> EXTRACTED RECORDS
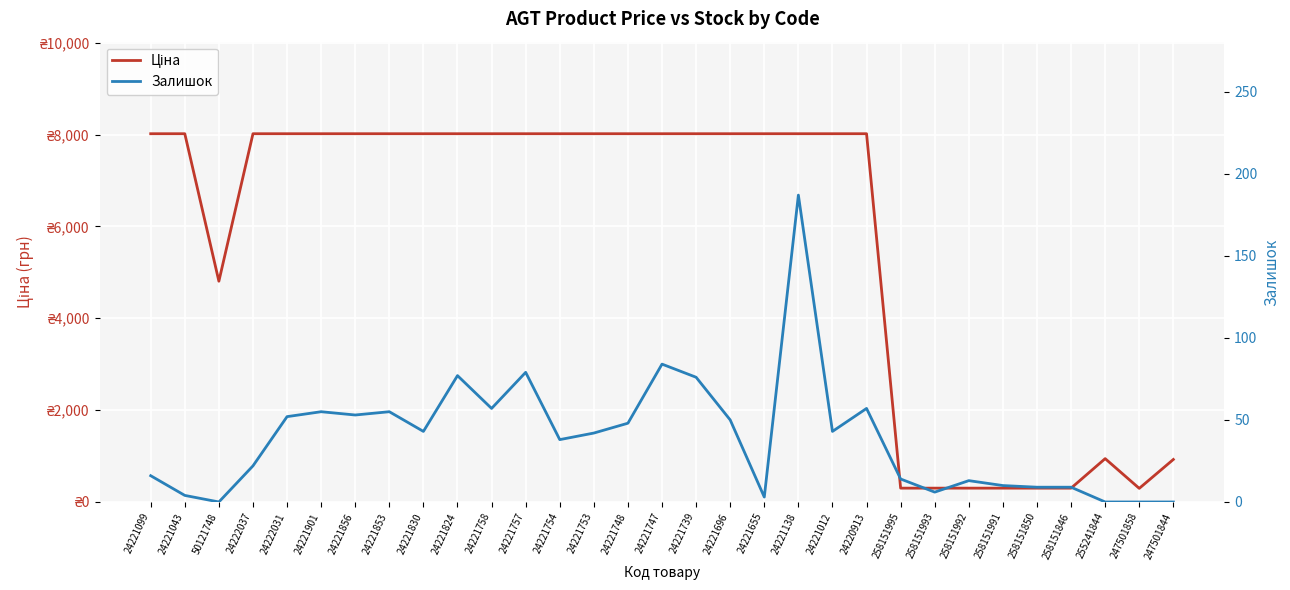

What is the difference between the highest and lowest values at 24221757?

7940.3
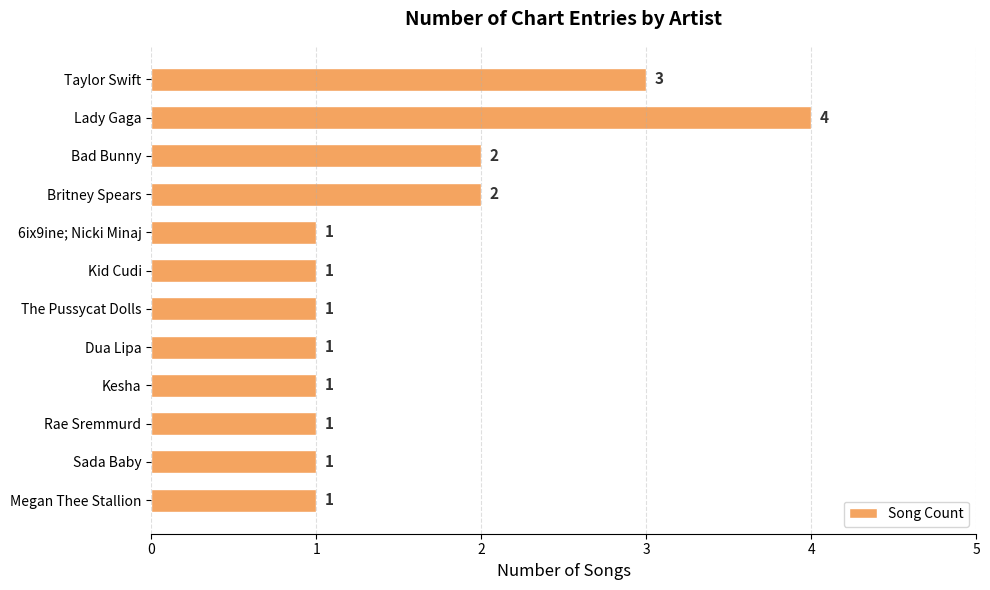

What is the ratio of the value at 6ix9ine; Nicki Minaj to the value at Rae Sremmurd?

1.0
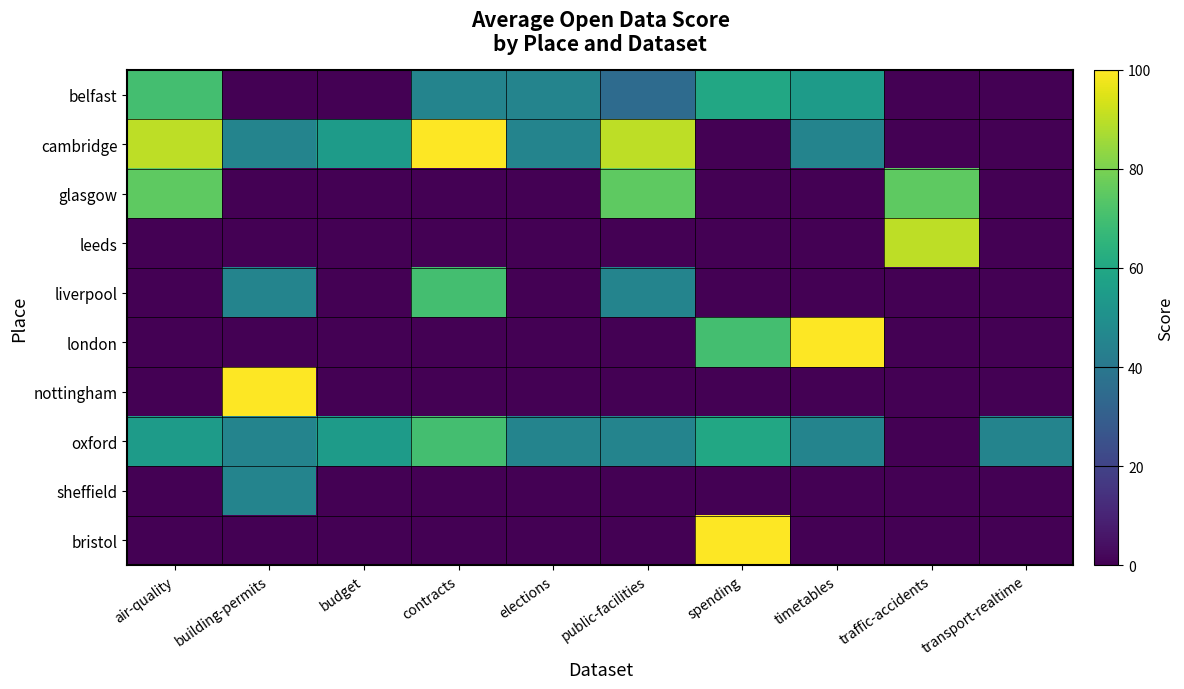

Which series has the largest range (max minus min)?

cambridge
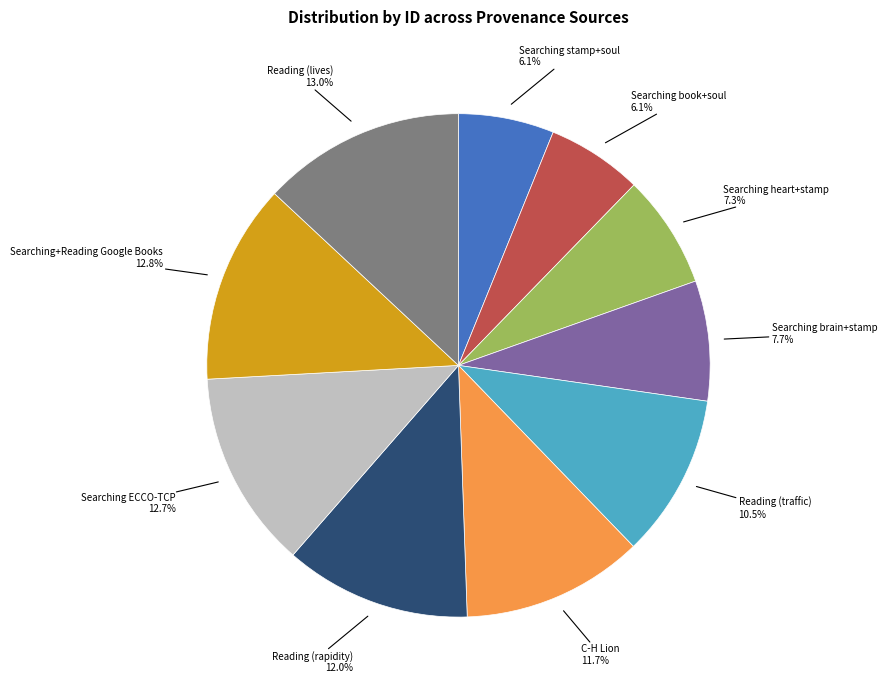

True or false: Searching brain+stamp accounts for 2% of the total.

False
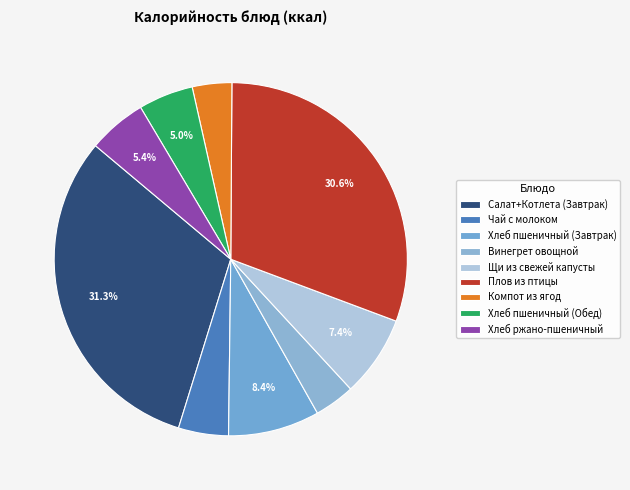

Does Хлеб пшеничный (Обед) represent more than half of the total?

No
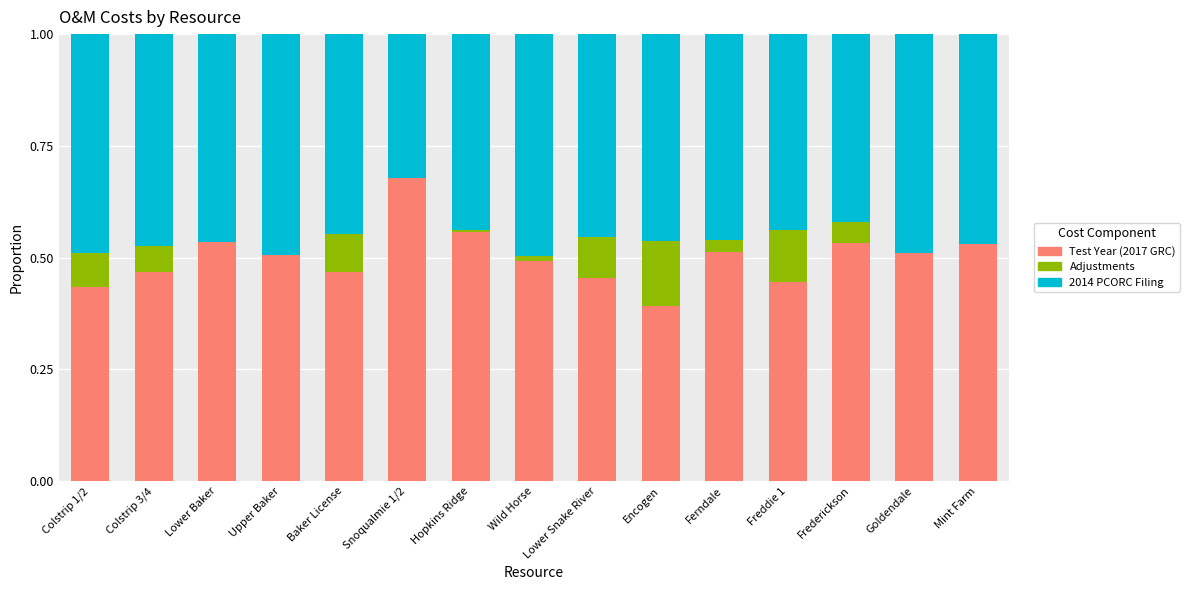

What is the sum of all Test Year (2017 GRC) values?

7.5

> REQUEST
Count the lines in the rows above that contain the string "total", treating uppercase and lowercase letters as different. Reply with only the number.

> WRITTEN SOLUTION
2